» **PROBLEM STATEMENT**
A word-for-word copy of the data, pictures excluded, is what this task asks for.

» **DATA SHOWN**
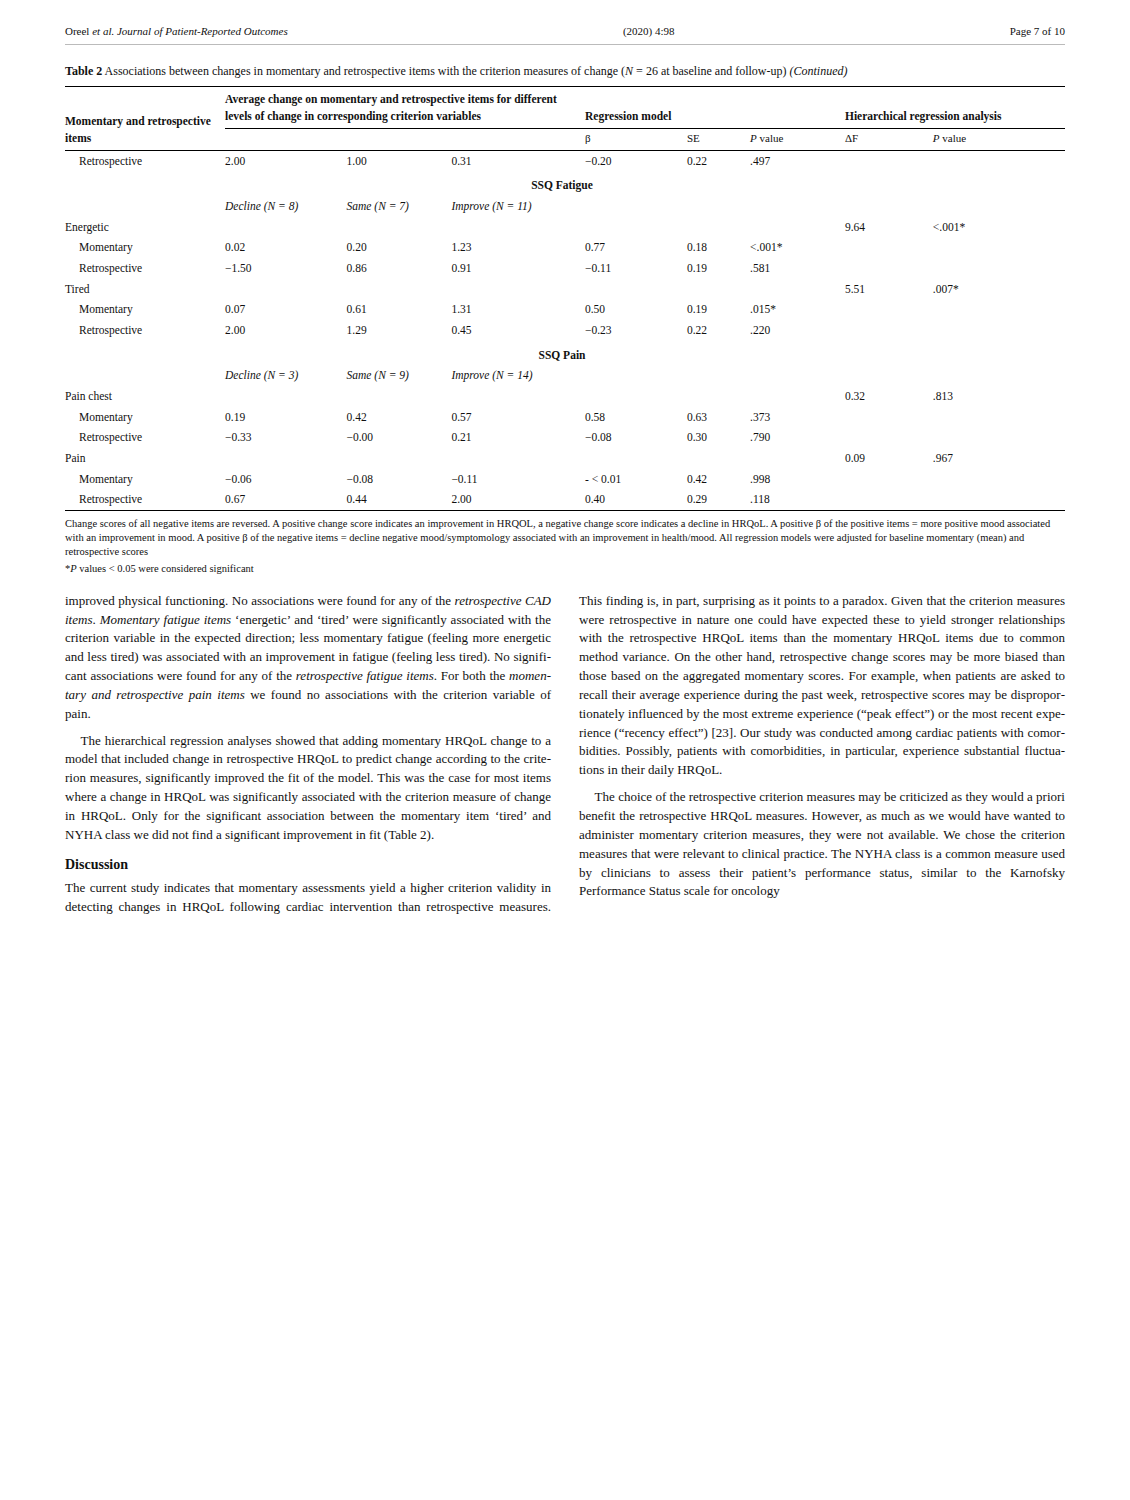Oreel et al. Journal of Patient-Reported Outcomes
(2020) 4:98
Page 7 of 10
Table 2 Associations between changes in momentary and retrospective items with the criterion measures of change (N = 26 at baseline and follow-up) (Continued)
| Momentary and retrospective items | Average change on momentary and retrospective items for different levels of change in corresponding criterion variables | Regression model | Hierarchical regression analysis |
| --- | --- | --- | --- |
| | | | β | SE | P value | ΔF | P value |
| Retrospective | 2.00 | 1.00 | 0.31 | −0.20 | 0.22 | .497 | | |
| SSQ Fatigue |
| | Decline ( N = 8) | Same ( N = 7) | Improve ( N = 11) | | | | | |
| Energetic | | | | | | | 9.64 | <.001* |
| Momentary | 0.02 | 0.20 | 1.23 | 0.77 | 0.18 | <.001* | | |
| Retrospective | −1.50 | 0.86 | 0.91 | −0.11 | 0.19 | .581 | | |
| Tired | | | | | | | 5.51 | .007* |
| Momentary | 0.07 | 0.61 | 1.31 | 0.50 | 0.19 | .015* | | |
| Retrospective | 2.00 | 1.29 | 0.45 | −0.23 | 0.22 | .220 | | |
| SSQ Pain |
| | Decline ( N = 3) | Same ( N = 9) | Improve ( N = 14) | | | | | |
| Pain chest | | | | | | | 0.32 | .813 |
| Momentary | 0.19 | 0.42 | 0.57 | 0.58 | 0.63 | .373 | | |
| Retrospective | −0.33 | −0.00 | 0.21 | −0.08 | 0.30 | .790 | | |
| Pain | | | | | | | 0.09 | .967 |
| Momentary | −0.06 | −0.08 | −0.11 | - < 0.01 | 0.42 | .998 | | |
| Retrospective | 0.67 | 0.44 | 2.00 | 0.40 | 0.29 | .118 | | |
Change scores of all negative items are reversed. A positive change score indicates an improvement in HRQOL, a negative change score indicates a decline in HRQoL. A positive β of the positive items = more positive mood associated with an improvement in mood. A positive β of the negative items = decline negative mood/symptomology associated with an improvement in health/mood. All regression models were adjusted for baseline momentary (mean) and retrospective scores
*P values < 0.05 were considered significant
improved physical functioning. No associations were found for any of the retrospective CAD items. Momentary fatigue items ‘energetic’ and ‘tired’ were significantly associated with the criterion variable in the expected direction; less momentary fatigue (feeling more energetic and less tired) was associated with an improvement in fatigue (feeling less tired). No significant associations were found for any of the retrospective fatigue items. For both the momentary and retrospective pain items we found no associations with the criterion variable of pain.
The hierarchical regression analyses showed that adding momentary HRQoL change to a model that included change in retrospective HRQoL to predict change according to the criterion measures, significantly improved the fit of the model. This was the case for most items where a change in HRQoL was significantly associated with the criterion measure of change in HRQoL. Only for the significant association between the momentary item ‘tired’ and NYHA class we did not find a significant improvement in fit (Table 2).
Discussion
The current study indicates that momentary assessments yield a higher criterion validity in detecting changes in HRQoL following cardiac intervention than retrospective measures. This finding is, in part, surprising as it points to a paradox. Given that the criterion measures were retrospective in nature one could have expected these to yield stronger relationships with the retrospective HRQoL items than the momentary HRQoL items due to common method variance. On the other hand, retrospective change scores may be more biased than those based on the aggregated momentary scores. For example, when patients are asked to recall their average experience during the past week, retrospective scores may be disproportionately influenced by the most extreme experience (“peak effect”) or the most recent experience (“recency effect”) [23]. Our study was conducted among cardiac patients with comorbidities. Possibly, patients with comorbidities, in particular, experience substantial fluctuations in their daily HRQoL.
The choice of the retrospective criterion measures may be criticized as they would a priori benefit the retrospective HRQoL measures. However, as much as we would have wanted to administer momentary criterion measures, they were not available. We chose the criterion measures that were relevant to clinical practice. The NYHA class is a common measure used by clinicians to assess their patient’s performance status, similar to the Karnofsky Performance Status scale for oncology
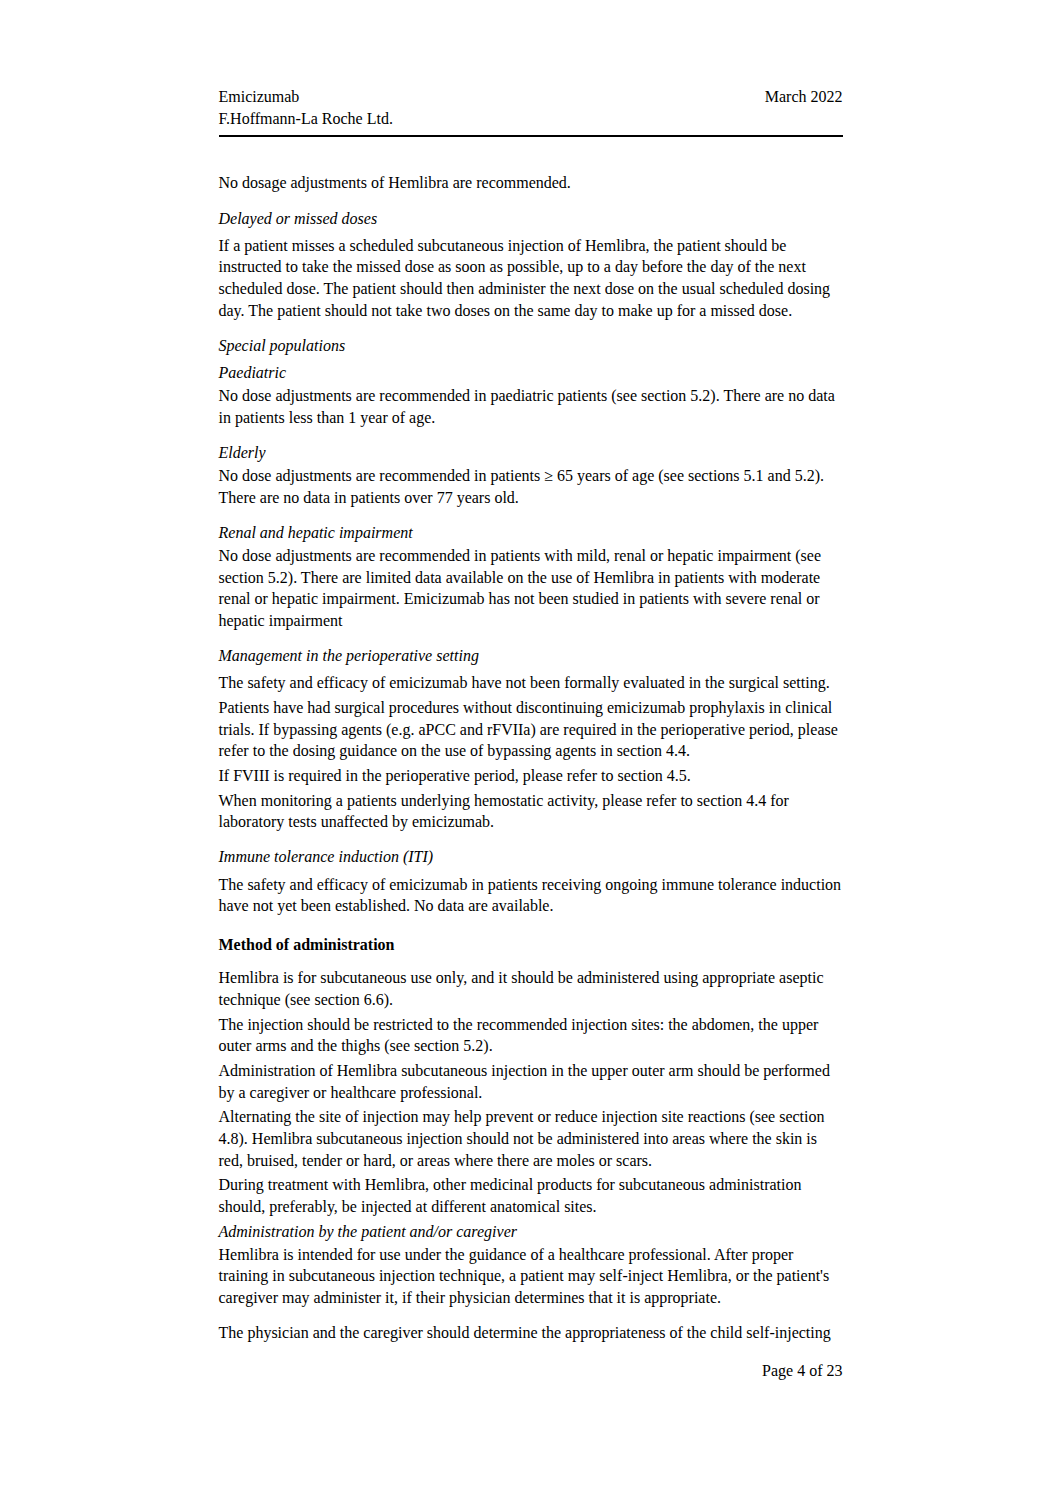Emicizumab
F.Hoffmann-La Roche Ltd.
March 2022
No dosage adjustments of Hemlibra are recommended.
Delayed or missed doses
If a patient misses a scheduled subcutaneous injection of Hemlibra, the patient should be instructed to take the missed dose as soon as possible, up to a day before the day of the next scheduled dose. The patient should then administer the next dose on the usual scheduled dosing day. The patient should not take two doses on the same day to make up for a missed dose.
Special populations
Paediatric
No dose adjustments are recommended in paediatric patients (see section 5.2). There are no data in patients less than 1 year of age.
Elderly
No dose adjustments are recommended in patients ≥ 65 years of age (see sections 5.1 and 5.2). There are no data in patients over 77 years old.
Renal and hepatic impairment
No dose adjustments are recommended in patients with mild, renal or hepatic impairment (see section 5.2). There are limited data available on the use of Hemlibra in patients with moderate renal or hepatic impairment. Emicizumab has not been studied in patients with severe renal or hepatic impairment
Management in the perioperative setting
The safety and efficacy of emicizumab have not been formally evaluated in the surgical setting.
Patients have had surgical procedures without discontinuing emicizumab prophylaxis in clinical trials. If bypassing agents (e.g. aPCC and rFVIIa) are required in the perioperative period, please refer to the dosing guidance on the use of bypassing agents in section 4.4.
If FVIII is required in the perioperative period, please refer to section 4.5.
When monitoring a patients underlying hemostatic activity, please refer to section 4.4 for laboratory tests unaffected by emicizumab.
Immune tolerance induction (ITI)
The safety and efficacy of emicizumab in patients receiving ongoing immune tolerance induction have not yet been established. No data are available.
Method of administration
Hemlibra is for subcutaneous use only, and it should be administered using appropriate aseptic technique (see section 6.6).
The injection should be restricted to the recommended injection sites: the abdomen, the upper outer arms and the thighs (see section 5.2).
Administration of Hemlibra subcutaneous injection in the upper outer arm should be performed by a caregiver or healthcare professional.
Alternating the site of injection may help prevent or reduce injection site reactions (see section 4.8). Hemlibra subcutaneous injection should not be administered into areas where the skin is red, bruised, tender or hard, or areas where there are moles or scars.
During treatment with Hemlibra, other medicinal products for subcutaneous administration should, preferably, be injected at different anatomical sites.
Administration by the patient and/or caregiver
Hemlibra is intended for use under the guidance of a healthcare professional. After proper training in subcutaneous injection technique, a patient may self-inject Hemlibra, or the patient's caregiver may administer it, if their physician determines that it is appropriate.
The physician and the caregiver should determine the appropriateness of the child self-injecting
Page 4 of 23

» **COMPLETED TASK**
Oreel et al. Journal of Patient-Reported Outcomes
(2020) 4:98
Page 7 of 10
Table 2 Associations between changes in momentary and retrospective items with the criterion measures of change (N = 26 at baseline and follow-up) (Continued)
| Momentary and retrospective items | Average change on momentary and retrospective items for different levels of change in corresponding criterion variables | Regression model | Hierarchical regression analysis |
| --- | --- | --- | --- |
| | | | β | SE | P value | ΔF | P value |
| Retrospective | 2.00 | 1.00 | 0.31 | −0.20 | 0.22 | .497 | | |
| SSQ Fatigue |
| | Decline ( N = 8) | Same ( N = 7) | Improve ( N = 11) | | | | | |
| Energetic | | | | | | | 9.64 | <.001* |
| Momentary | 0.02 | 0.20 | 1.23 | 0.77 | 0.18 | <.001* | | |
| Retrospective | −1.50 | 0.86 | 0.91 | −0.11 | 0.19 | .581 | | |
| Tired | | | | | | | 5.51 | .007* |
| Momentary | 0.07 | 0.61 | 1.31 | 0.50 | 0.19 | .015* | | |
| Retrospective | 2.00 | 1.29 | 0.45 | −0.23 | 0.22 | .220 | | |
| SSQ Pain |
| | Decline ( N = 3) | Same ( N = 9) | Improve ( N = 14) | | | | | |
| Pain chest | | | | | | | 0.32 | .813 |
| Momentary | 0.19 | 0.42 | 0.57 | 0.58 | 0.63 | .373 | | |
| Retrospective | −0.33 | −0.00 | 0.21 | −0.08 | 0.30 | .790 | | |
| Pain | | | | | | | 0.09 | .967 |
| Momentary | −0.06 | −0.08 | −0.11 | - < 0.01 | 0.42 | .998 | | |
| Retrospective | 0.67 | 0.44 | 2.00 | 0.40 | 0.29 | .118 | | |
Change scores of all negative items are reversed. A positive change score indicates an improvement in HRQOL, a negative change score indicates a decline in HRQoL. A positive β of the positive items = more positive mood associated with an improvement in mood. A positive β of the negative items = decline negative mood/symptomology associated with an improvement in health/mood. All regression models were adjusted for baseline momentary (mean) and retrospective scores
*P values < 0.05 were considered significant
improved physical functioning. No associations were found for any of the retrospective CAD items. Momentary fatigue items ‘energetic’ and ‘tired’ were significantly associated with the criterion variable in the expected direction; less momentary fatigue (feeling more energetic and less tired) was associated with an improvement in fatigue (feeling less tired). No significant associations were found for any of the retrospective fatigue items. For both the momentary and retrospective pain items we found no associations with the criterion variable of pain.
The hierarchical regression analyses showed that adding momentary HRQoL change to a model that included change in retrospective HRQoL to predict change according to the criterion measures, significantly improved the fit of the model. This was the case for most items where a change in HRQoL was significantly associated with the criterion measure of change in HRQoL. Only for the significant association between the momentary item ‘tired’ and NYHA class we did not find a significant improvement in fit (Table 2).
Discussion
The current study indicates that momentary assessments yield a higher criterion validity in detecting changes in HRQoL following cardiac intervention than retrospective measures. This finding is, in part, surprising as it points to a paradox. Given that the criterion measures were retrospective in nature one could have expected these to yield stronger relationships with the retrospective HRQoL items than the momentary HRQoL items due to common method variance. On the other hand, retrospective change scores may be more biased than those based on the aggregated momentary scores. For example, when patients are asked to recall their average experience during the past week, retrospective scores may be disproportionately influenced by the most extreme experience (“peak effect”) or the most recent experience (“recency effect”) [23]. Our study was conducted among cardiac patients with comorbidities. Possibly, patients with comorbidities, in particular, experience substantial fluctuations in their daily HRQoL.
The choice of the retrospective criterion measures may be criticized as they would a priori benefit the retrospective HRQoL measures. However, as much as we would have wanted to administer momentary criterion measures, they were not available. We chose the criterion measures that were relevant to clinical practice. The NYHA class is a common measure used by clinicians to assess their patient’s performance status, similar to the Karnofsky Performance Status scale for oncology
Emicizumab
F.Hoffmann-La Roche Ltd.
March 2022
No dosage adjustments of Hemlibra are recommended.
Delayed or missed doses
If a patient misses a scheduled subcutaneous injection of Hemlibra, the patient should be instructed to take the missed dose as soon as possible, up to a day before the day of the next scheduled dose. The patient should then administer the next dose on the usual scheduled dosing day. The patient should not take two doses on the same day to make up for a missed dose.
Special populations
Paediatric
No dose adjustments are recommended in paediatric patients (see section 5.2). There are no data in patients less than 1 year of age.
Elderly
No dose adjustments are recommended in patients ≥ 65 years of age (see sections 5.1 and 5.2). There are no data in patients over 77 years old.
Renal and hepatic impairment
No dose adjustments are recommended in patients with mild, renal or hepatic impairment (see section 5.2). There are limited data available on the use of Hemlibra in patients with moderate renal or hepatic impairment. Emicizumab has not been studied in patients with severe renal or hepatic impairment
Management in the perioperative setting
The safety and efficacy of emicizumab have not been formally evaluated in the surgical setting.
Patients have had surgical procedures without discontinuing emicizumab prophylaxis in clinical trials. If bypassing agents (e.g. aPCC and rFVIIa) are required in the perioperative period, please refer to the dosing guidance on the use of bypassing agents in section 4.4.
If FVIII is required in the perioperative period, please refer to section 4.5.
When monitoring a patients underlying hemostatic activity, please refer to section 4.4 for laboratory tests unaffected by emicizumab.
Immune tolerance induction (ITI)
The safety and efficacy of emicizumab in patients receiving ongoing immune tolerance induction have not yet been established. No data are available.
Method of administration
Hemlibra is for subcutaneous use only, and it should be administered using appropriate aseptic technique (see section 6.6).
The injection should be restricted to the recommended injection sites: the abdomen, the upper outer arms and the thighs (see section 5.2).
Administration of Hemlibra subcutaneous injection in the upper outer arm should be performed by a caregiver or healthcare professional.
Alternating the site of injection may help prevent or reduce injection site reactions (see section 4.8). Hemlibra subcutaneous injection should not be administered into areas where the skin is red, bruised, tender or hard, or areas where there are moles or scars.
During treatment with Hemlibra, other medicinal products for subcutaneous administration should, preferably, be injected at different anatomical sites.
Administration by the patient and/or caregiver
Hemlibra is intended for use under the guidance of a healthcare professional. After proper training in subcutaneous injection technique, a patient may self-inject Hemlibra, or the patient's caregiver may administer it, if their physician determines that it is appropriate.
The physician and the caregiver should determine the appropriateness of the child self-injecting
Page 4 of 23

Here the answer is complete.